Nas últimas semanas, funcionários dos Correios espalharam em grupos de aplicativos de mensagens documentos com críticas ao posicionamento de Santos, que apareceu em vídeos e fotografias ao lado de sócios de agências apontadas como “piratas”, que usavam indevidamente o logotipo dos Correios em suas fachadas.
Na terça-feira, 5 de dezembro, a Federação Nacional dos Trabalhadores em Correios, ligada à CUT, também encaminhou ao presidente da estatal um pedido de esclarecimentos e medidas para a proteção da marca Correios.
“A Fentect está ciente de que o problema tem sido causa de substanciais prejuízos aos Correios (R$ 824 milhões), já que as práticas ilegais e desleais referidas têm provocado uma queda no faturamento da empresa, mormente no setor de transporte de encomendas, conforme se depreende do balanço divulgado no mercado”, diz a nota assinada pelo secretário-geral da entidade, Emerson Marinho.
Para a Federação de Trabalhadores, denúncias de um suposto favorecimento evidenciam “condutas ilícitas, que são passíveis, em tese, de serem enquadradas como atos de improbidade”. De acordo com o sindicalista Marinho, estaria configurada uma “concorrência desleal” e o caso “reveste-se de enorme gravidade, pois as denúncias apontam para a participação de ex-funcionários dos Correios que ocuparam elevados cargos na estatal, de sorte a demandar providências enérgicas e rápidas para apuração dos fatos e solução do problema”.
Dois ex-dirigentes dos Correios, que pediram anonimato por pertencerem aos quadros da estatal, afirmam que empresários do ramo já haviam tentado implantar, a partir de 2015, a intermediação de venda de fretes, por meio da criação de agências paralelas, sem sucesso. À época, a direção dos Correios, se poscionava contra essa proposta.

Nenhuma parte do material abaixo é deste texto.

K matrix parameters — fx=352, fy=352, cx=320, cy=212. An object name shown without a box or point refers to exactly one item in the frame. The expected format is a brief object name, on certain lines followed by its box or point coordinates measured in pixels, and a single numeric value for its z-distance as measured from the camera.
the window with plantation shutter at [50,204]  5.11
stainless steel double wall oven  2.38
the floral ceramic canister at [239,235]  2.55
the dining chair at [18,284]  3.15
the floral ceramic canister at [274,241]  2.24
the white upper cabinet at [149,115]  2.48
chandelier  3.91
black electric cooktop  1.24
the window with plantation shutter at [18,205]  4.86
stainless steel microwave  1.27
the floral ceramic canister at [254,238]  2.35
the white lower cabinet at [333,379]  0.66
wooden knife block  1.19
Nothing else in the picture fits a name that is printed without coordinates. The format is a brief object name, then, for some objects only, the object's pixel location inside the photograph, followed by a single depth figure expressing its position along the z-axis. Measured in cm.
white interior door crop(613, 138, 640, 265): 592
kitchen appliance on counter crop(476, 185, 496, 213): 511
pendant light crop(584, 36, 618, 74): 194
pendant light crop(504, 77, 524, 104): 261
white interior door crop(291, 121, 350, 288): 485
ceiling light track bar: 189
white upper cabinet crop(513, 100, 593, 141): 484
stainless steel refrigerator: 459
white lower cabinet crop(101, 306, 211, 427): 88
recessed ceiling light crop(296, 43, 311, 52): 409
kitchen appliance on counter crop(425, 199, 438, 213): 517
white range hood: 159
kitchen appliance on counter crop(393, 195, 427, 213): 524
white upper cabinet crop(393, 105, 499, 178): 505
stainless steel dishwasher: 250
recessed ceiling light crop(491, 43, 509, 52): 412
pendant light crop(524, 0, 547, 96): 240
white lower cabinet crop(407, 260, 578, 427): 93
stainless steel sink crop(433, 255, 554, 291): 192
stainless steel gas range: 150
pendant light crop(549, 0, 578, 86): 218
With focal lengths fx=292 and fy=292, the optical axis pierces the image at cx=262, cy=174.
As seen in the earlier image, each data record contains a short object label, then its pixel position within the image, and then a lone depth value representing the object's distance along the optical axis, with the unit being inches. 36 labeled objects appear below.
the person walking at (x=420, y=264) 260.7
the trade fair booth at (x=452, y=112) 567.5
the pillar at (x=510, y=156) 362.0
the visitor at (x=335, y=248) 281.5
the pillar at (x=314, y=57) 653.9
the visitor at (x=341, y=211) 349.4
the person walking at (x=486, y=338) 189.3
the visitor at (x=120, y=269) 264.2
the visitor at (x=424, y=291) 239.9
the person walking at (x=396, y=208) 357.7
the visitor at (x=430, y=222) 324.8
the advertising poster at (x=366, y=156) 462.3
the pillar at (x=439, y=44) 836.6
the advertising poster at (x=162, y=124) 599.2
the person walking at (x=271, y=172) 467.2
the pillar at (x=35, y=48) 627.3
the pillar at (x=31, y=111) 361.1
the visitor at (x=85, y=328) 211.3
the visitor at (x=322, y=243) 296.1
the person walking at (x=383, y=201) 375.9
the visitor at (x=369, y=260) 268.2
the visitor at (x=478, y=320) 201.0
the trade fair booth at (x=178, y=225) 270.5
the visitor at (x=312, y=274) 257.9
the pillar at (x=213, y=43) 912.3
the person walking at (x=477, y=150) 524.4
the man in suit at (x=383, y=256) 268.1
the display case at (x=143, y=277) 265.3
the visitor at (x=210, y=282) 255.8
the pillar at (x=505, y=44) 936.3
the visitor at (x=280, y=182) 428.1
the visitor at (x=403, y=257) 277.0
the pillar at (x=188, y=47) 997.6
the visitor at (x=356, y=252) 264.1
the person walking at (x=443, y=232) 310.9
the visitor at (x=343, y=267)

Em 2019, no governo Jair Bolsonaro, a ideia ganhou força, com o apoio do então presidente dos Correios, o general da reserva Floriano Peixoto Vieira Neto, ex-comandante de missão da ONU no Haiti entre 2009 e 2010 e amigo do então presidente havia 40 anos. Floriano fora escalado por Bolsonaro para comandar a privatização da empresa.
A intermediação de venda de fretes começou a ser implantada aos poucos e avançou no final do ano passado, ainda na gestão de Bolsonaro. Agora, no governo petista, os próprios aliados afirmam que a prática estaria sendo impulsionada com o apoio do novo presidente dos Correios, que contesta.
Na gestão atual da estatal, quatro diretorias são comandadas por nomes indicados pelo PT, e três outras pelo partido aliado conservador União Brasil. Nos cargos de chefias de departamentos e gerências, teriam sido mantidos nomes indicados pelo governo Bolsonaro, segundo funcionários dos Correios. Fabiano Santos contestou essa informação.
Na nota da Superintendência Executiva de Finanças que avaliou a ação dos intermediadores de venda de fretes, técnicos dos Correios propuseram, entre outras medidas, a proteção da marca Correios, a criação de um termo de adesão para pessoas físicas e uma revisão nas regras de postagens industriais. Nada disso foi oficialmente implementado.
A direção dos Correios, em nota, afirmou o documento citado “é um estudo acadêmico, que foi inscrito em um concurso interno realizado em novembro, por empregados e empregados”, para a Superintendência de Finanças, com o objetivo “de discutir ideias” e os dados e informações que constam das minutas “não são corporativos e não foram validados pela direção da empresa”.
A empresa também afirmou que o prejuízo de R$ 824 milhões é atribuído, entre outros motivos, à deterioração do relacionamento da empresa com os seus maiores clientes (“marketplaces que que acabaram criando sua própria logística e se tornaram concorrentes dos Correios”), no governo Bolsonaro. Também “à falta de projetos estratégicos que possibilitariam à empresa ter alternativas para compensar a queda do volume de postagens do segmento postal, que ocorre no mundo todo”, entre outras razões.